**REQUIRED ACTION:** Go to the line in the entries below that holds "04 Brûle-moi" and repeat exactly from there through the line that holds "estar inscrito en el", inclusive.

Dataset entries
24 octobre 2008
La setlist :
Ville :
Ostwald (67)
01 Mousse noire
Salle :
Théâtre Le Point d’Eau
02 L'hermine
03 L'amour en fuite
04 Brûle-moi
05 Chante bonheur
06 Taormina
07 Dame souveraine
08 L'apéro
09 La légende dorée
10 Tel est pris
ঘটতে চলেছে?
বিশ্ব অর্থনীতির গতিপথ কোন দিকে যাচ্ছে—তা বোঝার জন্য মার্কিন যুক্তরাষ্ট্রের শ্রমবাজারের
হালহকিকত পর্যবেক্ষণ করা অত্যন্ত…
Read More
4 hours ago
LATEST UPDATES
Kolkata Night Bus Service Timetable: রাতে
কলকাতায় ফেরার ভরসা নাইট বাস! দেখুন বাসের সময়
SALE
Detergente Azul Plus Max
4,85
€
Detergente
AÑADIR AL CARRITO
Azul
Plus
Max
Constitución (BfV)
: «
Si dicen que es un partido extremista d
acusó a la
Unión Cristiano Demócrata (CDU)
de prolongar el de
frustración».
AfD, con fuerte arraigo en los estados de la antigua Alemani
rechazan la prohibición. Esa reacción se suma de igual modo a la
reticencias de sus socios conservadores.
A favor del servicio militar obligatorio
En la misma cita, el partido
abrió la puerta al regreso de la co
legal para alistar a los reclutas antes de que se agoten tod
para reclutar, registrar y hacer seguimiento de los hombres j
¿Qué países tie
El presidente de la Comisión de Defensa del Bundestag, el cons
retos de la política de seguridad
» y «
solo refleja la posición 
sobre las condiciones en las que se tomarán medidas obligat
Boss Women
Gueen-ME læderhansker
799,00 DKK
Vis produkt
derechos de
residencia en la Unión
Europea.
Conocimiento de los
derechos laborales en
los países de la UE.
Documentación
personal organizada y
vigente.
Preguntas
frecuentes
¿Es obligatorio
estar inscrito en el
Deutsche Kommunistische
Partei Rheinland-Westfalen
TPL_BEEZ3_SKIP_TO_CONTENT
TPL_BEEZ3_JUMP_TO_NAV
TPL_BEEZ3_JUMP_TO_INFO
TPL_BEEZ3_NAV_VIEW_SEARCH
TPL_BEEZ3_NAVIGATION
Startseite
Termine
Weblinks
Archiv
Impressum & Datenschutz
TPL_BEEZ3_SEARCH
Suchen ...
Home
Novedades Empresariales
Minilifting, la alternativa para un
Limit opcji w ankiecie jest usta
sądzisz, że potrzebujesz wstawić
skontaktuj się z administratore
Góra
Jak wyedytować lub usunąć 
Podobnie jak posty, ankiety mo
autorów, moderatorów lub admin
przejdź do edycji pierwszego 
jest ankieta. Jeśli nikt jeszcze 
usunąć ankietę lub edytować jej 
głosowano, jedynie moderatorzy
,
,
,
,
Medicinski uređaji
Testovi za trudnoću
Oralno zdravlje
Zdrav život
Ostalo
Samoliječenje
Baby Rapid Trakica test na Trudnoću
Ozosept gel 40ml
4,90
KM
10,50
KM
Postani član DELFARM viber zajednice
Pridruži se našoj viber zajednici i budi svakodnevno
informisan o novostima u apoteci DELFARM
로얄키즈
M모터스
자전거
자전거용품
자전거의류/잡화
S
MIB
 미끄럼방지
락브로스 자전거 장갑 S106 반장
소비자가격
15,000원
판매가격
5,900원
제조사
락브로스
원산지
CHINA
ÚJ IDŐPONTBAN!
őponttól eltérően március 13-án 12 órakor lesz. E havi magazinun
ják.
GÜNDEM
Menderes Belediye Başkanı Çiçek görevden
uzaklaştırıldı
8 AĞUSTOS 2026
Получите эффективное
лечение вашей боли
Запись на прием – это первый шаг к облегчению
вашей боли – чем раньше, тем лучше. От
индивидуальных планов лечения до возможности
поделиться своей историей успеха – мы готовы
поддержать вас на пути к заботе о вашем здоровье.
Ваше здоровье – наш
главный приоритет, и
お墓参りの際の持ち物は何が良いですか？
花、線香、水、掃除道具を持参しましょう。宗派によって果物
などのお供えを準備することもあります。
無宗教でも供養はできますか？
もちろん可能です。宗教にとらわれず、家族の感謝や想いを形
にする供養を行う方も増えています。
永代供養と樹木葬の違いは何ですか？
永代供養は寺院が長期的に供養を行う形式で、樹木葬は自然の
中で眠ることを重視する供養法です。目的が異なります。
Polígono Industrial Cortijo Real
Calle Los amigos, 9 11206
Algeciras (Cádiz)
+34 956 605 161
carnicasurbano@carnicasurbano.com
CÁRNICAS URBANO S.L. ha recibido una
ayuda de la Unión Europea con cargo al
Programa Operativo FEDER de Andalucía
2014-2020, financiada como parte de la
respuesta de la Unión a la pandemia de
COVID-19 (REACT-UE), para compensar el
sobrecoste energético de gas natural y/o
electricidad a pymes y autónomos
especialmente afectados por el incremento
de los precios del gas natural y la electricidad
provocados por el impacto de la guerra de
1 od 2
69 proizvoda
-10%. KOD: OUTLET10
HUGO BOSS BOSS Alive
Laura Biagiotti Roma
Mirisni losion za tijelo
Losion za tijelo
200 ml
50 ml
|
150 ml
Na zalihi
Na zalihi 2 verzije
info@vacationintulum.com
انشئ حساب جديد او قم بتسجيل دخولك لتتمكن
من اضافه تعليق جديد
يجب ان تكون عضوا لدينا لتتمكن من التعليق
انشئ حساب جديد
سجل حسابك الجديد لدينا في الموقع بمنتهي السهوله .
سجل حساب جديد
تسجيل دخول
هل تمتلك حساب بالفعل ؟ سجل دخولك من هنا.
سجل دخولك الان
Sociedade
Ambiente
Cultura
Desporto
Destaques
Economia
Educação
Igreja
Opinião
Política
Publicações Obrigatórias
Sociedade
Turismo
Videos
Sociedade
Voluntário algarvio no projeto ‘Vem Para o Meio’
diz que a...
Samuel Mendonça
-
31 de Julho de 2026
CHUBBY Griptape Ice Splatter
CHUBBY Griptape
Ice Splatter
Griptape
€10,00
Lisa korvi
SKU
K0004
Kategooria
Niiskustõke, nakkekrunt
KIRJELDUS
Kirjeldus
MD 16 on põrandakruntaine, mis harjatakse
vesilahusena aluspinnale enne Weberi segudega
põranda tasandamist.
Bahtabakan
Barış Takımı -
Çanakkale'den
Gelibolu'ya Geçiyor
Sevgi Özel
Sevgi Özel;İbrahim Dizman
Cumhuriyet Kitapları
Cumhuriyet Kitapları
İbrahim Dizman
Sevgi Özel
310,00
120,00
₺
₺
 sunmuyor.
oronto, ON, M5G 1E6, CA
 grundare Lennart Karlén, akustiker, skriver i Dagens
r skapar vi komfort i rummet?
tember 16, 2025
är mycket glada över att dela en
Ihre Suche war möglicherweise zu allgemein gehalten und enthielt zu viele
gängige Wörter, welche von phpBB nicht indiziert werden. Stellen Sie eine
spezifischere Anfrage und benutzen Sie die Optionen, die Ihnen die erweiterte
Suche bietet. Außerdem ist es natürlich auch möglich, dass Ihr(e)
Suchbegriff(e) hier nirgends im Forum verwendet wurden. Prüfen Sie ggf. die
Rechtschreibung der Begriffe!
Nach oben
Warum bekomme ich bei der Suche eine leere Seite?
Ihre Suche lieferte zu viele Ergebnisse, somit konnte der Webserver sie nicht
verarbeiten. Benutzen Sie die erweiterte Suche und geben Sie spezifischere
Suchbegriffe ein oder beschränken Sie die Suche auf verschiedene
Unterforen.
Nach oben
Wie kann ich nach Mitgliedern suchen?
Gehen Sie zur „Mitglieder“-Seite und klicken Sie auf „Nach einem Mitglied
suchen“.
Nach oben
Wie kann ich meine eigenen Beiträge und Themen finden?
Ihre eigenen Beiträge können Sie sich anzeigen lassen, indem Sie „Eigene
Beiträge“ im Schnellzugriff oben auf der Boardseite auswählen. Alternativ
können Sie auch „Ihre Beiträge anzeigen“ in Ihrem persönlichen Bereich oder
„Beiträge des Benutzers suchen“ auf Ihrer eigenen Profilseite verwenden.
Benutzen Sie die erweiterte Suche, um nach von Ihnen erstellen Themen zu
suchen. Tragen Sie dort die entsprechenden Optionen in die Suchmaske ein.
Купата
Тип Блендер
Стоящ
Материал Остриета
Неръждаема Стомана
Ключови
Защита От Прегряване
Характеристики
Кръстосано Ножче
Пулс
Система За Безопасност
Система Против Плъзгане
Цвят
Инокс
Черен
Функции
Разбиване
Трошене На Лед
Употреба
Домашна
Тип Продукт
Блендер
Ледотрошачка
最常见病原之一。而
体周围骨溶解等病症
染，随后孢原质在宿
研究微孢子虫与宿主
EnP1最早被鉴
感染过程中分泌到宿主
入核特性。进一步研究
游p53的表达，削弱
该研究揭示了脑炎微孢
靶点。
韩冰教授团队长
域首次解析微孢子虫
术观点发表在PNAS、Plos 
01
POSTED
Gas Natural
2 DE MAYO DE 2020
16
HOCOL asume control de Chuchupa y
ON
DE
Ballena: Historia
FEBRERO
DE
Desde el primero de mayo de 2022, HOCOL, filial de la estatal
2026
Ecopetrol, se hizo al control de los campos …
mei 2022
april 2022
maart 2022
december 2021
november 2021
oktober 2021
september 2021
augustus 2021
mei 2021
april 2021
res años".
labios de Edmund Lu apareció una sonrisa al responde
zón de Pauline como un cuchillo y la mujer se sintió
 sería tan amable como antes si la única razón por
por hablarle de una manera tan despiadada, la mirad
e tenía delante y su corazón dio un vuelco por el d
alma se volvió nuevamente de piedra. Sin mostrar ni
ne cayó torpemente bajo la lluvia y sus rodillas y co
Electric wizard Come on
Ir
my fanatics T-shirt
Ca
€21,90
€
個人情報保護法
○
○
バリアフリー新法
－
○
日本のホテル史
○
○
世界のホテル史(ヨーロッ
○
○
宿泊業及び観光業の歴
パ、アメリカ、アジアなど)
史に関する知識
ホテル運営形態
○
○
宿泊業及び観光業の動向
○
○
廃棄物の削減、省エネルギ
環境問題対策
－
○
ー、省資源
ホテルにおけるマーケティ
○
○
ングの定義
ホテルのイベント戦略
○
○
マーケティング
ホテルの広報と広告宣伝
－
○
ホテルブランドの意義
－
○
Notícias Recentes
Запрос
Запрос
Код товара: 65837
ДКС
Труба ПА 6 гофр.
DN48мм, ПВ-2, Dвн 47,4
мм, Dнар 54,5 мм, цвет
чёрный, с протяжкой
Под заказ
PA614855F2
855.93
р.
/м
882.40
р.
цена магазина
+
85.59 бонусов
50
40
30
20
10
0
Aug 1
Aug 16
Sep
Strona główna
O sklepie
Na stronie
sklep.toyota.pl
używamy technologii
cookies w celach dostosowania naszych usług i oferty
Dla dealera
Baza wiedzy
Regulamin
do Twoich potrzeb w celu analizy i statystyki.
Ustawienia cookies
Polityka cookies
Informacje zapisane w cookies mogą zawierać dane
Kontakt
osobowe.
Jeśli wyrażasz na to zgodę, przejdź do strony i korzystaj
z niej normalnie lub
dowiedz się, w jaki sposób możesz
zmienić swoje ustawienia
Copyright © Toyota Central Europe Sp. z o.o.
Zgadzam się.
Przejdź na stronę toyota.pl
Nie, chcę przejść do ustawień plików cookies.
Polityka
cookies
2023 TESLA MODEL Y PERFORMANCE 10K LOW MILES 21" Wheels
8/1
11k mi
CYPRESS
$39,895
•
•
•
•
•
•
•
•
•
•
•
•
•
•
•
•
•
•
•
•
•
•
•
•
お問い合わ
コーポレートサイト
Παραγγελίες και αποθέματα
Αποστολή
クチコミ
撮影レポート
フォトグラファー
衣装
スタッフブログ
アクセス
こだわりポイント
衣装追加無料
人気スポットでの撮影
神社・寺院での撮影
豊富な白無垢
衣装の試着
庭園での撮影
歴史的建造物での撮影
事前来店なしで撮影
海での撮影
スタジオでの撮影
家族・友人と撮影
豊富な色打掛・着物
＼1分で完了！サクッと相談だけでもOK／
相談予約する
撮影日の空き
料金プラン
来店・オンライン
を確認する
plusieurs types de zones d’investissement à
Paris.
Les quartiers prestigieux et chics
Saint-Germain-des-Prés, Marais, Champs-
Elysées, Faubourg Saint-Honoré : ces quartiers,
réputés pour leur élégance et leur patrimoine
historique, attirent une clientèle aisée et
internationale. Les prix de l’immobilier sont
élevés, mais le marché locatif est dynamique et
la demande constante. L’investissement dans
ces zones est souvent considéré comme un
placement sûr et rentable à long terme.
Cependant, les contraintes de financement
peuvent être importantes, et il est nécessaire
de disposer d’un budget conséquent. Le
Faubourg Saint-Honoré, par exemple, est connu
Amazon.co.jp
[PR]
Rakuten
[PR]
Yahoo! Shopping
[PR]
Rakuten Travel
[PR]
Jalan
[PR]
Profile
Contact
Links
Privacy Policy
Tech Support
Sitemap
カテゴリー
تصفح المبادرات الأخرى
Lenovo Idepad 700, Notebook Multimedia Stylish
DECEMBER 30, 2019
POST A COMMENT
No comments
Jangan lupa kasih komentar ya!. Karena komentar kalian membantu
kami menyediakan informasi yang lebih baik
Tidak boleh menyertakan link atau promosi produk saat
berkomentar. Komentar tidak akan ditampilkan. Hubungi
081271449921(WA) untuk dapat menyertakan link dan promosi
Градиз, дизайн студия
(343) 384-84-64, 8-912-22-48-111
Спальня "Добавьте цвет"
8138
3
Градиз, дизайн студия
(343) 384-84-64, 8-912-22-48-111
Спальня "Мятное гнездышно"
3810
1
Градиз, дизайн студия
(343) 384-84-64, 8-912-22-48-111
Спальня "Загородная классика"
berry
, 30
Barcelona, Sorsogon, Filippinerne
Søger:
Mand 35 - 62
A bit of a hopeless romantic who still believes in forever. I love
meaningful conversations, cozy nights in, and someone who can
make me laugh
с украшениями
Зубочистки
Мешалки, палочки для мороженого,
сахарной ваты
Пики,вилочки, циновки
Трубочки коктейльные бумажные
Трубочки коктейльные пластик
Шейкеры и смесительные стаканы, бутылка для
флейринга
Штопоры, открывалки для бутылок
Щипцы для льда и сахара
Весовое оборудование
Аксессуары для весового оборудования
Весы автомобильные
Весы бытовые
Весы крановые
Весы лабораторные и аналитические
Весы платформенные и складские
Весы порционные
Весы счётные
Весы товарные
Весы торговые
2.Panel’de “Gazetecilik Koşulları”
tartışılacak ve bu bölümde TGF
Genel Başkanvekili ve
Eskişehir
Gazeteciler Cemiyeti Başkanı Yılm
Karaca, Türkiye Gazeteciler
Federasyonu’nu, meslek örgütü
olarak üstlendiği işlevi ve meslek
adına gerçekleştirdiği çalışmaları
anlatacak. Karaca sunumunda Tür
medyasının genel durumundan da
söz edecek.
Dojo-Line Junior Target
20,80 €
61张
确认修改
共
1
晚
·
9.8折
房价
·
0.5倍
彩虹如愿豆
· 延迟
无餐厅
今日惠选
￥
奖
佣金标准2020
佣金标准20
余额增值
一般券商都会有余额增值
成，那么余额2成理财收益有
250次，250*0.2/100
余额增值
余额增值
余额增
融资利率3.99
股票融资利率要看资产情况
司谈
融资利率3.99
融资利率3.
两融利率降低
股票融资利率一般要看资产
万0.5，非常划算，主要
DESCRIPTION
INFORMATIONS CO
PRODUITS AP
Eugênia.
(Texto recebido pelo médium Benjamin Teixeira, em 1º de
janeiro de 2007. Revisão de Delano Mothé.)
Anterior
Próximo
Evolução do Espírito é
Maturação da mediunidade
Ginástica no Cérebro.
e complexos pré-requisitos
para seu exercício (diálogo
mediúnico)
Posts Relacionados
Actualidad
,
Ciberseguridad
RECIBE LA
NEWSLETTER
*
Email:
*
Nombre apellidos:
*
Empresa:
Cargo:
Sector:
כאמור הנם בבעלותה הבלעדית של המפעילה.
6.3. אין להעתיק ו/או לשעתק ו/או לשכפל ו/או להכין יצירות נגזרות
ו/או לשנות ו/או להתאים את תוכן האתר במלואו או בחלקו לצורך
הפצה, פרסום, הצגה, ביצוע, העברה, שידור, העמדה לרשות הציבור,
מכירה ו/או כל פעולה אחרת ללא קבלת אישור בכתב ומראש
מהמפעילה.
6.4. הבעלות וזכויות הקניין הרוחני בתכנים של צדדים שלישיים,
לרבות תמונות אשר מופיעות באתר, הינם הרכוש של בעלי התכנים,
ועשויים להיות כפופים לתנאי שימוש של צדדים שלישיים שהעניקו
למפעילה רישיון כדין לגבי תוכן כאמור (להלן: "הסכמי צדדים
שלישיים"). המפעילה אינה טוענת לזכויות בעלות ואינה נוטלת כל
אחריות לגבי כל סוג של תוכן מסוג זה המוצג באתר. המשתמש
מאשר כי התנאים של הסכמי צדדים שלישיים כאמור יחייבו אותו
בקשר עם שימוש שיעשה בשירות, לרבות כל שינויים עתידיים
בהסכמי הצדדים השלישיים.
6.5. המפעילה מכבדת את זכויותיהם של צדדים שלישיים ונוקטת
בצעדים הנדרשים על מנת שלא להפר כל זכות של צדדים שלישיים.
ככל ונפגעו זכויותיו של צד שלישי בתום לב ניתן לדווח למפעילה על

**ANSWER BOX:**
04 Brûle-moi
05 Chante bonheur
06 Taormina
07 Dame souveraine
08 L'apéro
09 La légende dorée
10 Tel est pris
ঘটতে চলেছে?
বিশ্ব অর্থনীতির গতিপথ কোন দিকে যাচ্ছে—তা বোঝার জন্য মার্কিন যুক্তরাষ্ট্রের শ্রমবাজারের
হালহকিকত পর্যবেক্ষণ করা অত্যন্ত…
Read More
4 hours ago
LATEST UPDATES
Kolkata Night Bus Service Timetable: রাতে
কলকাতায় ফেরার ভরসা নাইট বাস! দেখুন বাসের সময়
SALE
Detergente Azul Plus Max
4,85
€
Detergente
AÑADIR AL CARRITO
Azul
Plus
Max
Constitución (BfV)
: «
Si dicen que es un partido extremista d
acusó a la
Unión Cristiano Demócrata (CDU)
de prolongar el de
frustración».
AfD, con fuerte arraigo en los estados de la antigua Alemani
rechazan la prohibición. Esa reacción se suma de igual modo a la
reticencias de sus socios conservadores.
A favor del servicio militar obligatorio
En la misma cita, el partido
abrió la puerta al regreso de la co
legal para alistar a los reclutas antes de que se agoten tod
para reclutar, registrar y hacer seguimiento de los hombres j
¿Qué países tie
El presidente de la Comisión de Defensa del Bundestag, el cons
retos de la política de seguridad
» y «
solo refleja la posición 
sobre las condiciones en las que se tomarán medidas obligat
Boss Women
Gueen-ME læderhansker
799,00 DKK
Vis produkt
derechos de
residencia en la Unión
Europea.
Conocimiento de los
derechos laborales en
los países de la UE.
Documentación
personal organizada y
vigente.
Preguntas
frecuentes
¿Es obligatorio
estar inscrito en el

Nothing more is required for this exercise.